### Problem to solve
Leave out the pictures and transcribe every entry below exactly.

START Supplied data

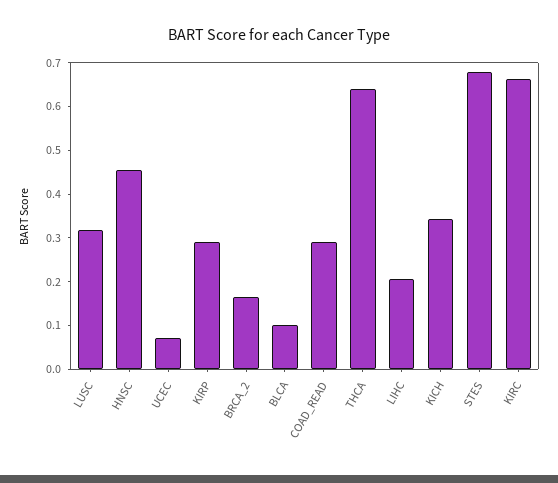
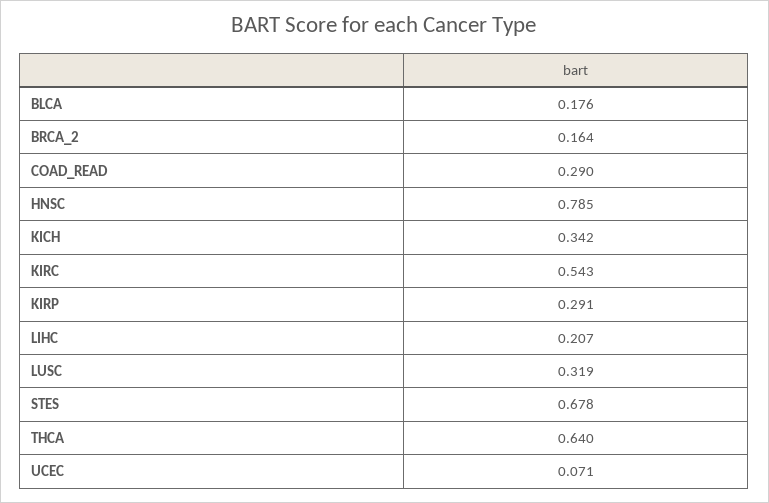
  {
    "LUSC": 0.319,
-   "HNSC": 0.46,
+   "HNSC": 0.785,
    "UCEC": 0.071,
    "KIRP": 0.291,
    "BRCA_2": 0.164,
-   "BLCA": 0.1,
+   "BLCA": 0.176,
    "COAD_READ": 0.29,
    "THCA": 0.64,
    "LIHC": 0.207,
    "KICH": 0.342,
    "STES": 0.678,
-   "KIRC": 0.66
+   "KIRC": 0.543
  }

END Supplied data

### Completed exercise
  {
    "LUSC": 0.319,
-   "HNSC": 0.46,
+   "HNSC": 0.785,
    "UCEC": 0.071,
    "KIRP": 0.291,
    "BRCA_2": 0.164,
-   "BLCA": 0.1,
+   "BLCA": 0.176,
    "COAD_READ": 0.29,
    "THCA": 0.64,
    "LIHC": 0.207,
    "KICH": 0.342,
    "STES": 0.678,
-   "KIRC": 0.66
+   "KIRC": 0.543
  }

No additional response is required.